Academic Misconduct Policy
All students are required to read, know, and comply with the Johns Hopkins University Krieger School of Arts and Sciences (KSAS) / Whiting School of Engineering (WSE) Procedures for Handling Allegations of Misconduct by Full-Time and Part-Time Graduate Students.
This policy prohibits academic misconduct, including but not limited to the following: cheating or facilitating cheating; plagiarism; reuse of assignments; unauthorized collaboration; alteration of graded assignments; and unfair competition. Course materials (old assignments, texts, or examinations, etc.) should not be shared unless authorized by the course instructor. Any questions related to this policy should be directed to EP’s academic integrity officer at ep-academic-integrity@jhu.edu.
Students with Disabilities - Accommodations and Accessibility
Johns Hopkins University values diversity and inclusion. We are committed to providing welcoming, equitable, and accessible educational experiences for all students. Students with disabilities (including those with psychological conditions, medical conditions and temporary disabilities) can request accommodations for this course by providing an Accommodation Letter issued by Student Disability Services (SDS). Please request accommodations for this course as early as possible to provide time for effective communication and arrangements.
For further information or to start the process of requesting accommodations, please contact Student Disability Services at Engineering for Professionals, ep-disability-svcs@jhu.edu.
Student Conduct Code
The fundamental purpose of the JHU regulation of student conduct is to promote and to protect the health, safety, welfare, property, and rights of all members of the University community as well as to promote the orderly operation of the University and to safeguard its property and facilities. As members of the University community, students accept certain responsibilities which support the educational mission and create an environment in which all students are afforded the same opportunity to succeed academically.
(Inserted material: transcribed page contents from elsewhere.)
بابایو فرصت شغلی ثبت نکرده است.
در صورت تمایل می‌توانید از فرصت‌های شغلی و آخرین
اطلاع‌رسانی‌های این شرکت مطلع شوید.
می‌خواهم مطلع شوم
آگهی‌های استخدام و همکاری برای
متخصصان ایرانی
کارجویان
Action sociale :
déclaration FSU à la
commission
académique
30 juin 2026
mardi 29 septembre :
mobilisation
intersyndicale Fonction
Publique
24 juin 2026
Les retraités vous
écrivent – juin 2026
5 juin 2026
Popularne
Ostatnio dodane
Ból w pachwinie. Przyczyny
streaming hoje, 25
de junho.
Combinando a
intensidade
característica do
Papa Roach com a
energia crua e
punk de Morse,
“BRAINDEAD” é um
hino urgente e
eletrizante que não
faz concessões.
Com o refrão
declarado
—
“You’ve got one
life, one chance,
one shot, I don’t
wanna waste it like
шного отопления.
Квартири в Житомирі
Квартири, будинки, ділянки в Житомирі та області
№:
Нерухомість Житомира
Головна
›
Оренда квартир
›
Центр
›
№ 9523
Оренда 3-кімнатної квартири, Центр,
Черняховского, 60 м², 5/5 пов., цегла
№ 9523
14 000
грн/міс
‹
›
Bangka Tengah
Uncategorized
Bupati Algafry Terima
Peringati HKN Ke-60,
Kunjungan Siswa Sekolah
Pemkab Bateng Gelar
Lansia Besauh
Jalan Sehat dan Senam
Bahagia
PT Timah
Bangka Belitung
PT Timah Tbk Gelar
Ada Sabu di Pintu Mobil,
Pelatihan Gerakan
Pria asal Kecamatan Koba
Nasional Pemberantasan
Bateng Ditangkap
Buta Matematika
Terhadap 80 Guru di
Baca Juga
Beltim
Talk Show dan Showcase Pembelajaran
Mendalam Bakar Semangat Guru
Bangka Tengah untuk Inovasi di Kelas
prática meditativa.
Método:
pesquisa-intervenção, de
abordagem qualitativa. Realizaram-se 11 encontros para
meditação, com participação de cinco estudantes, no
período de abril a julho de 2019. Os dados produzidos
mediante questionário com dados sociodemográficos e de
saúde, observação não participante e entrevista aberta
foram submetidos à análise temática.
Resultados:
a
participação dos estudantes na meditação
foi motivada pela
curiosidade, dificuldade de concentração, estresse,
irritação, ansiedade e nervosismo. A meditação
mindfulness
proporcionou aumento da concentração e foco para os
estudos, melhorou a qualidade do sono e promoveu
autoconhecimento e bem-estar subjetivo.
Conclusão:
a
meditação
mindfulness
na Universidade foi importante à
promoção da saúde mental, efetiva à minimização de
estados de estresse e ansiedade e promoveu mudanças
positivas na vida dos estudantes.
For a full description of the code please visit the following website: https://studentaffairs.jhu.edu/policies-guidelines/student-code/
Classroom Climate
JHU is committed to creating a classroom environment that values the diversity of experiences and perspectives that all students bring. Everyone has the right to be treated with dignity and respect. Fostering an inclusive climate is important. Research and experience show that students who interact with peers who are different from themselves learn new things and experience tangible educational outcomes. At no time in this learning process should someone be singled out or treated unequally on the basis of any seen or unseen part of their identity.
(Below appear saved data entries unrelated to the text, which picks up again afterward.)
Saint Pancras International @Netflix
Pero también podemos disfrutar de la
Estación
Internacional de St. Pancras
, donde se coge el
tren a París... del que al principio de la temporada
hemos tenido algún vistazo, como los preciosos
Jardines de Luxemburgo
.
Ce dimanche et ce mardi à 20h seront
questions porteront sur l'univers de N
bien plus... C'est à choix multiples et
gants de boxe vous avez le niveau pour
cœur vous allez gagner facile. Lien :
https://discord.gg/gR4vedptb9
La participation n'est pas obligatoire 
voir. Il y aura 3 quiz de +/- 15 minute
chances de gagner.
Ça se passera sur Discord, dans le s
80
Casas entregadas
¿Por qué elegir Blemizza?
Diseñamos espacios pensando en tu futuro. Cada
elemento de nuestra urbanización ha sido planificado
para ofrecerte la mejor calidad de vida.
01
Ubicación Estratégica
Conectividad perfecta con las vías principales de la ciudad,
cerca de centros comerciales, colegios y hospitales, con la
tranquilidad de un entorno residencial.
If you have concerns in this course about harassment, discrimination, or any unequal treatment, or if you seek accommodations or resources, please reach out to the course instructor directly. Reporting will never impact your course grade. You may also share concerns with your program chair, the Assistant Dean for Diversity and Inclusion, or the Office of Institutional Equity. In handling reports, people will protect your privacy as much as possible, but faculty and staff are required to officially report information for some cases (e.g. sexual harassment).
Course Auditing
When a student enrolls in an EP course with “audit” status, the student must reach an understanding with the instructor as to what is required to earn the “audit.” If the student does not meet those expectations, the instructor must notify the EP Registration Team [EP-Registration@exchange.johnshopkins.edu] in order for the student to be retroactively dropped or withdrawn from the course (depending on when the "audit" was requested and in accordance with EP registration deadlines). All lecture content will remain accessible to auditing students, but access to all other course material is left to the discretion of the instructor.